• _EXERCISE TEXT_
★ ★ ★ ★
{
 "cells": [
  {
   "cell_type": "code",
   "execution_count": null,
   "metadata": {},
   "outputs": [],
   "source": [
    "%matplotlib inline\n",
    "\n",
    "import datetime\n",
    "\n",
    "import numpy as np\n",
    "import matplotlib.pyplot as plt\n",
    "\n",
    "import pandas as pd\n",
    "\n",
    "import utide\n",
    "\n",
    "print(utide.__version__)"
   ]
  },
  {
   "cell_type": "markdown",
   "metadata": {},
   "source": [
    "Look at the data file to see what structure it has."
   ]
  },
  {
   "cell_type": "code",
   "execution_count": null,
   "metadata": {},
   "outputs": [],
   "source": [
    "with open(\"can1998.dtf\") as f:\n",
    "    lines = f.readlines()\n",
    "\n",
    "print(\"\".join(lines[:5]))"
   ]
  },
  {
   "cell_type": "markdown",
   "metadata": {},
   "source": [
    "It looks like the fields are seconds, year, month, day, hour, elevation, flag.  We need a date parser function to combine the date and time fields into a single value to be used as the datetime index."
   ]
  },
  {
   "cell_type": "code",
   "execution_count": null,
   "metadata": {
    "scrolled": false
   },
   "outputs": [],
   "source": [
    "names = [\"seconds\", \"year\", \"month\", \"day\", \"hour\", \"elev\", \"flag\"]\n",
    "\n",
    "obs = pd.read_csv(\n",
    "    \"can1998.dtf\",\n",
    "    names=names,\n",
    "    skipinitialspace=True,\n",
    "    delim_whitespace=True,\n",
    "    na_values=\"9.990\",\n",
    ")\n",
    "\n",
    "\n",
    "date_cols = [\"year\", \"month\", \"day\", \"hour\"]\n",
    "index = pd.to_datetime(obs[date_cols])\n",
    "obs = obs.drop(date_cols, axis=1)\n",
    "obs.index = index\n",
    "\n",
    "obs.head(5)"
★ ★ ★ ★
• _EXERCISE DATA_
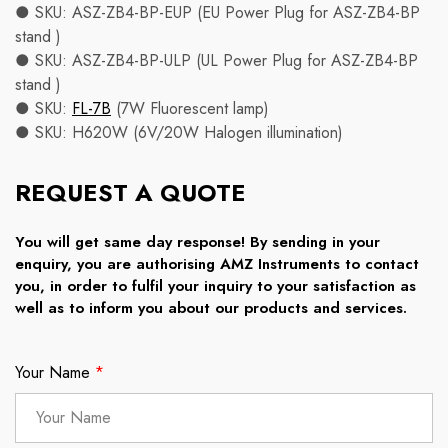
● SKU: ASZ-ZB4-BP-EUP (EU Power Plug for ASZ-ZB4-BP
stand )
● SKU: ASZ-ZB4-BP-ULP (UL Power Plug for ASZ-ZB4-BP
stand )
● SKU:
FL-7B
(7W Fluorescent lamp)
● SKU: H620W (6V/20W Halogen illumination)
REQUEST A QUOTE
You will get same day response! By sending in your
enquiry, you are authorising AMZ Instruments to contact
you, in order to fulfil your inquiry to your satisfaction as
well as to inform you about our products and services.
Your Name
*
★ ★ ★ ★
• _TASKS FOR THIS EXERCISE_
a) In the tide-analysis notebook, which value does the read_csv call treat as missing data?
b) Carry on the tide-analysis notebook from the point where it stops.
The records stand apart from the notebook and are unrelated to it.

• _ANSWERS_
a) 9.990

b)
   ]
  },
  {
   "cell_type": "markdown",
   "metadata": {},
   "source": [
    "Although there are no elevations marked bad via special value, which should be `nan` after reading the file, the flag value of 2 indicates the values are unreliable, so we will mark them with `nan`, calculate the deviations of the elevations from their mean (stored in a new column called \"anomaly\"), and then interpolate to fill in the `nan` values in the anomaly."
   ]
  },
  {
   "cell_type": "code",
   "execution_count": null,
   "metadata": {},
   "outputs": [],
   "source": [
    "bad = obs[\"flag\"] == 2\n",
    "corrected = obs[\"flag\"] == 1\n",
    "\n",
    "obs.loc[bad, \"elev\"] = np.nan\n",
    "obs[\"anomaly\"] = obs[\"elev\"] - obs[\"elev\"].mean()\n",
    "obs[\"anomaly\"] = obs[\"anomaly\"].interpolate()\n",
    "print(f\"{bad.sum()} points were flagged 'bad' and interpolated\")\n",
    "print(f\"{corrected.sum()} points were flagged 'corrected' and left unchanged\")"
   ]
  },
  {
   "cell_type": "markdown",
   "metadata": {},
   "source": [
    "Now we can call solve to obtain the coefficients."
   ]
  },
  {
   "cell_type": "code",
   "execution_count": null,
   "metadata": {},
   "outputs": [],
   "source": [
    "coef = utide.solve(\n",
    "    obs.index,\n",
    "    obs[\"anomaly\"],\n",
    "    lat=-25,\n",
    "    method=\"ols\",\n",
    "    conf_int=\"MC\",\n",
    "    verbose=False,\n",
    ")"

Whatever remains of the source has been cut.